─── SUPPLIED PASSAGE

Total Pageviews

Tuesday, October 15, 2013

Nietzsche

de bene esse: literally, of well-being, morally acceptable but subject to future validation or exception

Robert Pearce introduces one of the most important – and misunderstood – thinkers of the 19th century.
Nietzsche in 1872Nietzsche in 1872No one studying modern European history can avoid Friedrich Nietzsche (1844-1900). Events that marked and marred the modern world, including the First World War and the Nazi tyranny, and important social developments, like the secularisation of society, are closely associated with him. No philosopher, perhaps, has ever been considered so inseparable from politics, and few philosophers have ever influenced so profoundly the way people think about their lives. Many of his phrases – ‘the superman’, ‘the will to power’, ‘God is dead’, ‘live dangerously’, ‘blond beast’ – have become part of the currency of educated people’s language. According to J.P. Stern, had Nietzsche not lived ‘the life of modern Europe would be different’. Yet many of us know very little about the substance of this enigmatic figure – who once said we should philosophise with a hammer and write books in blood.

──────
─── RECORDS PROVIDED

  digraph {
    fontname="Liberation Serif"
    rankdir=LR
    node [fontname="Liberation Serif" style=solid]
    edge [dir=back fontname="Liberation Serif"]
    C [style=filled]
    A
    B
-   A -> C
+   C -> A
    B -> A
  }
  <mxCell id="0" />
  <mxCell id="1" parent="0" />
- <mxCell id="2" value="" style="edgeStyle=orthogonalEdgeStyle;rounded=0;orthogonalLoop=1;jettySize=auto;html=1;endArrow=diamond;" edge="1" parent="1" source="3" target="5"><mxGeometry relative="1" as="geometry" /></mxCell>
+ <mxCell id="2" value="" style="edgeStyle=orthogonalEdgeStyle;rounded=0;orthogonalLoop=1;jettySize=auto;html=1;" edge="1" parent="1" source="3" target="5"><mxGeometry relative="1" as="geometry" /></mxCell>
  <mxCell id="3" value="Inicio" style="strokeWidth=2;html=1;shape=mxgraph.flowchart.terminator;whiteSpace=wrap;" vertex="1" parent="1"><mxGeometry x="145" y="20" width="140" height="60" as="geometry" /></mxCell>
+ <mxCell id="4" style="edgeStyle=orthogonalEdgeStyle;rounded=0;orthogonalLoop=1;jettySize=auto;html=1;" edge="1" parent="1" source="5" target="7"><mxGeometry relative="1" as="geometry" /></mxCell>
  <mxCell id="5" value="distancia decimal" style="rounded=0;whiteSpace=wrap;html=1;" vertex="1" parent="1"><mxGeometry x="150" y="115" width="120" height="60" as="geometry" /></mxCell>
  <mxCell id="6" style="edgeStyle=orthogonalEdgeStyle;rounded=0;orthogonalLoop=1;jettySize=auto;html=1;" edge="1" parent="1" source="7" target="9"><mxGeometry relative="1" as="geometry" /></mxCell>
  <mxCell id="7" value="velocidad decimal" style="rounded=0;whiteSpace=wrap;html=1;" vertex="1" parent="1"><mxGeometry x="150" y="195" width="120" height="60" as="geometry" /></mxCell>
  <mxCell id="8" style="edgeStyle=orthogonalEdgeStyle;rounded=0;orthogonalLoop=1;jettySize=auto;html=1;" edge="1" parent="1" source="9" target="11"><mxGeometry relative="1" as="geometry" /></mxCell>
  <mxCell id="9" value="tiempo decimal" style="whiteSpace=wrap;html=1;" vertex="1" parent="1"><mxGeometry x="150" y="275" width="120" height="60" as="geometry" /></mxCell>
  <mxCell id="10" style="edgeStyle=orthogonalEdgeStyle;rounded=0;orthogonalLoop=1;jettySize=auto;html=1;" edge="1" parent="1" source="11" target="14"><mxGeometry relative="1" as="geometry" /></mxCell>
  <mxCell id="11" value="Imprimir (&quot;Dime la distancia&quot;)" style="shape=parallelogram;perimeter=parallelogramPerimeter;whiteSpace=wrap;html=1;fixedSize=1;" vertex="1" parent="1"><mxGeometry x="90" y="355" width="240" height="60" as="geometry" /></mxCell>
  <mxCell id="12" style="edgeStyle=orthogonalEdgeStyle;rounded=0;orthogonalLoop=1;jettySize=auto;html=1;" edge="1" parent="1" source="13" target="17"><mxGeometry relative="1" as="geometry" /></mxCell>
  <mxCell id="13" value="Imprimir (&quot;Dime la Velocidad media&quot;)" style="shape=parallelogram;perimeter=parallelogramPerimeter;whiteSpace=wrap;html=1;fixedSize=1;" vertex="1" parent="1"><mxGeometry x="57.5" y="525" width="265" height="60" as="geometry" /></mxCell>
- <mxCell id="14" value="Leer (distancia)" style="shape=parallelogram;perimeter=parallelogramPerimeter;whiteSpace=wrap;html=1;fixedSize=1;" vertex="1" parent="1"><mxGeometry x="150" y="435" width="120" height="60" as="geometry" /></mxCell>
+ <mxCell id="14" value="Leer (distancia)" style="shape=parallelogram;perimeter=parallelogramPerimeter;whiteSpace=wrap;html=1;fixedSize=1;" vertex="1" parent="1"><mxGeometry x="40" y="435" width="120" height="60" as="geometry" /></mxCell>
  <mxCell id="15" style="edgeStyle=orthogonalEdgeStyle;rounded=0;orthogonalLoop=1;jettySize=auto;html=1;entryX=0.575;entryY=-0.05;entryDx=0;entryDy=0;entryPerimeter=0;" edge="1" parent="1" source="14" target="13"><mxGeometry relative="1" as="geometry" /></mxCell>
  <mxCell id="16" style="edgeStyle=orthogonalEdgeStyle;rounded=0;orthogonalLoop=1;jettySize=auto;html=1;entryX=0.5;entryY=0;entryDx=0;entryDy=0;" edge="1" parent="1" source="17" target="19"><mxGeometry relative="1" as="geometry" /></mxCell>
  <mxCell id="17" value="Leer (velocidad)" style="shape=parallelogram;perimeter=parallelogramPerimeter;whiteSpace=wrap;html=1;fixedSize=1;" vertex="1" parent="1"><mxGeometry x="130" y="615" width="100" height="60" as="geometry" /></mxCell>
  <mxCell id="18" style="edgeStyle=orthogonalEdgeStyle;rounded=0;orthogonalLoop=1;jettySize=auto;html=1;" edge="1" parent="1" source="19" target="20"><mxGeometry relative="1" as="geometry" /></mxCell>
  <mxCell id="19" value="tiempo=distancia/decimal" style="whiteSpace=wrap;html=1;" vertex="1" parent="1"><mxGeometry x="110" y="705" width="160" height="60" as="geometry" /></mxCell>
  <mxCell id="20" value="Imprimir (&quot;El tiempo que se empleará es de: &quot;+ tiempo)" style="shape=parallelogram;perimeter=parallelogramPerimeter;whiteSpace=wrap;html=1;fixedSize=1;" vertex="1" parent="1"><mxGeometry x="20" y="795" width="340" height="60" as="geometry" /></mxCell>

──────
─── RECORDS PROVIDED

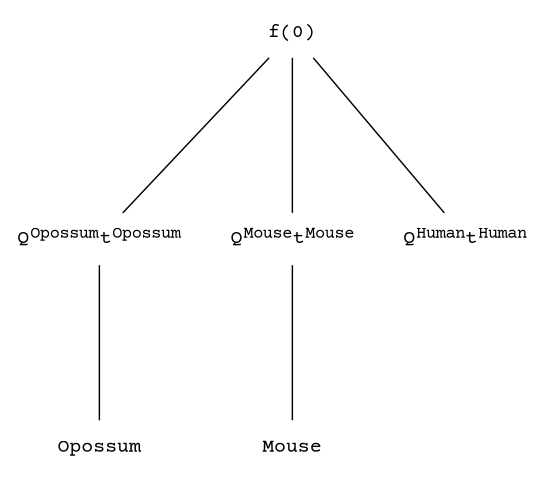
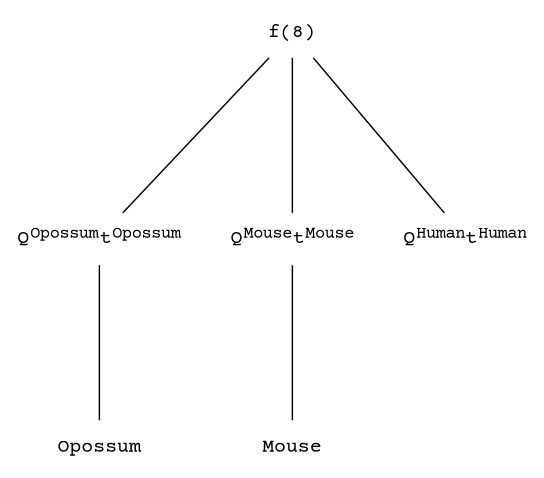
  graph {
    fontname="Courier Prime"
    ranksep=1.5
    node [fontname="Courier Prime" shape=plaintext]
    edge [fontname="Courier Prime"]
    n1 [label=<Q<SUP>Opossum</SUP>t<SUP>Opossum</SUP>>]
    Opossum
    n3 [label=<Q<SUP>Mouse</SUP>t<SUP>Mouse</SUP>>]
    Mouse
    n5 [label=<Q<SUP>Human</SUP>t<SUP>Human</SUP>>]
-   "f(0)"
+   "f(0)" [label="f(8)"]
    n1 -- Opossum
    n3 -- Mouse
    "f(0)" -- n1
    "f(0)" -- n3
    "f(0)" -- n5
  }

──────
─── RECORDS PROVIDED

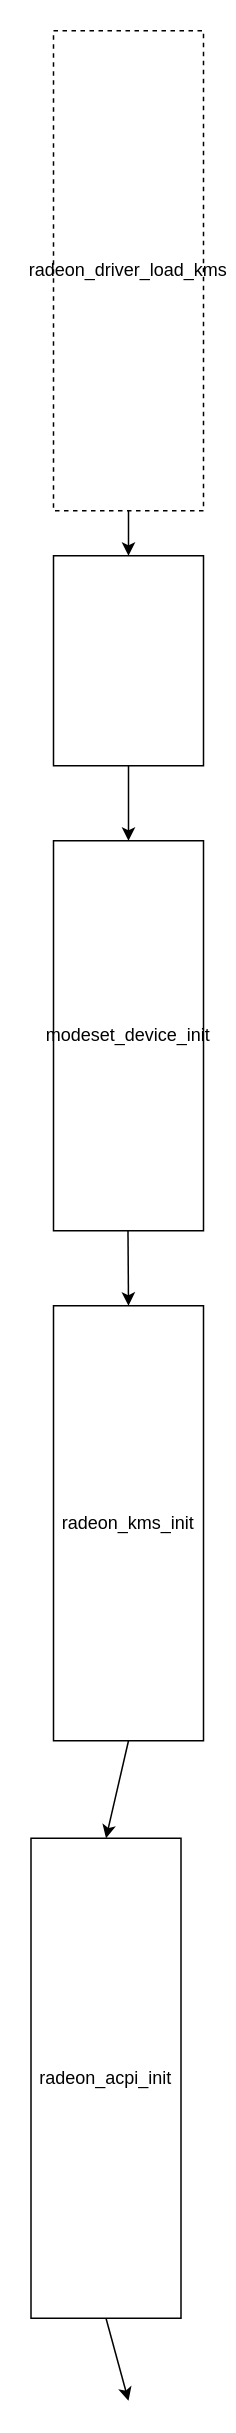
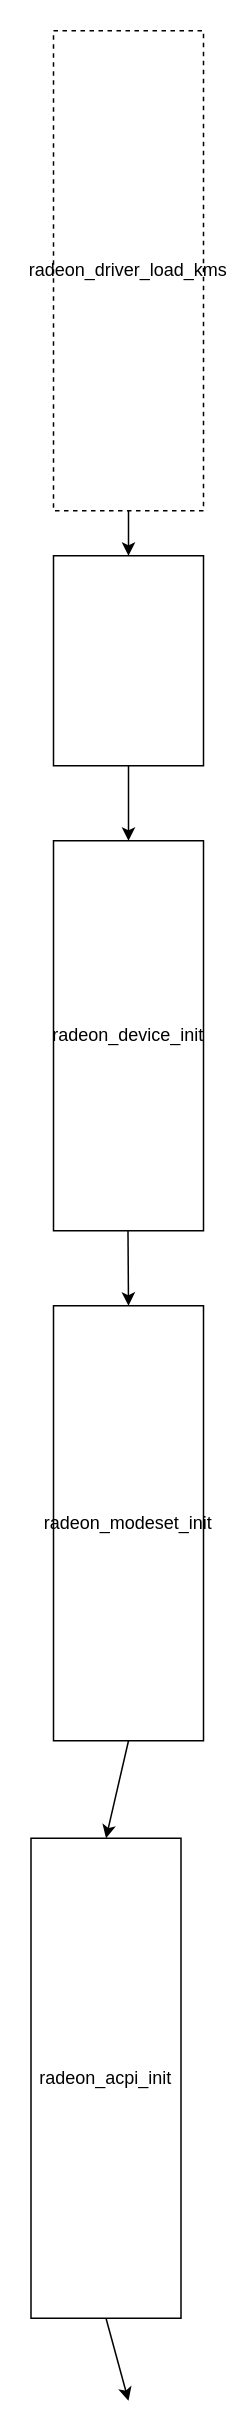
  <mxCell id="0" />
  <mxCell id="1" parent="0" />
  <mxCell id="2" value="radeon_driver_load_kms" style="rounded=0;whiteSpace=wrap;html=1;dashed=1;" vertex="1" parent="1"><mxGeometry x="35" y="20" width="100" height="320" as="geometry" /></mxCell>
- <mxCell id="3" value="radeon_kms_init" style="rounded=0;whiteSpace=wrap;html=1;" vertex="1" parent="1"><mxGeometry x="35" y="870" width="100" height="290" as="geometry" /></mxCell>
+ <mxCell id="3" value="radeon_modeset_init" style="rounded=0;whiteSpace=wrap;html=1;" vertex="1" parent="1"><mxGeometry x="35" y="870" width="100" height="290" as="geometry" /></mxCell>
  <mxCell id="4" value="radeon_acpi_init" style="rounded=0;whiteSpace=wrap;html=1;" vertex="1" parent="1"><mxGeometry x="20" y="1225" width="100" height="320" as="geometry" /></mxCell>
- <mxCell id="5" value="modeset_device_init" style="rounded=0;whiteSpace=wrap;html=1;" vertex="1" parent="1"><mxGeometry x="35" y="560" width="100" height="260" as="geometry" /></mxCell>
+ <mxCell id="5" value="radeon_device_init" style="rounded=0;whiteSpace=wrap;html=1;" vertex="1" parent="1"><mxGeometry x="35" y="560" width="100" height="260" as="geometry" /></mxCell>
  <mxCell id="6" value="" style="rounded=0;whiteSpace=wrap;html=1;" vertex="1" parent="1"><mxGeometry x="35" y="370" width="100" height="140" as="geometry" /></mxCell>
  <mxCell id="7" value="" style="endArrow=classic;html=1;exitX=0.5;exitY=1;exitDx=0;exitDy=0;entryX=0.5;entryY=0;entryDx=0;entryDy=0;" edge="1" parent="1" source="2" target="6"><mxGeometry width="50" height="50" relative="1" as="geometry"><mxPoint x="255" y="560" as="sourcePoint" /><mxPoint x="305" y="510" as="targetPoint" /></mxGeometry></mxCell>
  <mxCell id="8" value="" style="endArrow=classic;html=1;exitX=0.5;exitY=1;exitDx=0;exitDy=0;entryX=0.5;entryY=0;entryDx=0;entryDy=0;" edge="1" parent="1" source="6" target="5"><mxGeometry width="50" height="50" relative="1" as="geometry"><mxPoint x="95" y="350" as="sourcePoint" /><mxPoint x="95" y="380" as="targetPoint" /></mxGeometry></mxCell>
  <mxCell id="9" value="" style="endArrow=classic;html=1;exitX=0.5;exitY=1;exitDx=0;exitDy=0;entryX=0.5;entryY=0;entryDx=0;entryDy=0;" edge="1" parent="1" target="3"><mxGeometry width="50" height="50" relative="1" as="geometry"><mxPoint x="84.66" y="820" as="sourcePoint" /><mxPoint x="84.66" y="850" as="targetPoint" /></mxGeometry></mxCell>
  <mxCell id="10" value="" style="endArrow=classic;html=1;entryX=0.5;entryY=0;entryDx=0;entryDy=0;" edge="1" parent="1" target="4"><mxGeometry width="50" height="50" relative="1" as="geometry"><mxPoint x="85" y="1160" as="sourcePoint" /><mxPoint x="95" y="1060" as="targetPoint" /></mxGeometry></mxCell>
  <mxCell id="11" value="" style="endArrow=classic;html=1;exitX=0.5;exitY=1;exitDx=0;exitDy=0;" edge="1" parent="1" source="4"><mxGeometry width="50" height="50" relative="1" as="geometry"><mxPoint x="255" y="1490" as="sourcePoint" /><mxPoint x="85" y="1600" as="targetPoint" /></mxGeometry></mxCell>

──────

■ LIST OF TASKS
A: In the text about Nietzsche, what years are given for Friedrich Nietzsche's life?
B: Return each line of the records that contains the string "parallelogram".
The text about Nietzsche and the records are independent of each other.

■ WRITTEN ANSWERS
A: 1844 to 1900.

B:
  <mxCell id="11" value="Imprimir (&quot;Dime la distancia&quot;)" style="shape=parallelogram;perimeter=parallelogramPerimeter;whiteSpace=wrap;html=1;fixedSize=1;" vertex="1" parent="1"><mxGeometry x="90" y="355" width="240" height="60" as="geometry" /></mxCell>
  <mxCell id="13" value="Imprimir (&quot;Dime la Velocidad media&quot;)" style="shape=parallelogram;perimeter=parallelogramPerimeter;whiteSpace=wrap;html=1;fixedSize=1;" vertex="1" parent="1"><mxGeometry x="57.5" y="525" width="265" height="60" as="geometry" /></mxCell>
- <mxCell id="14" value="Leer (distancia)" style="shape=parallelogram;perimeter=parallelogramPerimeter;whiteSpace=wrap;html=1;fixedSize=1;" vertex="1" parent="1"><mxGeometry x="150" y="435" width="120" height="60" as="geometry" /></mxCell>
+ <mxCell id="14" value="Leer (distancia)" style="shape=parallelogram;perimeter=parallelogramPerimeter;whiteSpace=wrap;html=1;fixedSize=1;" vertex="1" parent="1"><mxGeometry x="40" y="435" width="120" height="60" as="geometry" /></mxCell>
  <mxCell id="17" value="Leer (velocidad)" style="shape=parallelogram;perimeter=parallelogramPerimeter;whiteSpace=wrap;html=1;fixedSize=1;" vertex="1" parent="1"><mxGeometry x="130" y="615" width="100" height="60" as="geometry" /></mxCell>
  <mxCell id="20" value="Imprimir (&quot;El tiempo que se empleará es de: &quot;+ tiempo)" style="shape=parallelogram;perimeter=parallelogramPerimeter;whiteSpace=wrap;html=1;fixedSize=1;" vertex="1" parent="1"><mxGeometry x="20" y="795" width="340" height="60" as="geometry" /></mxCell>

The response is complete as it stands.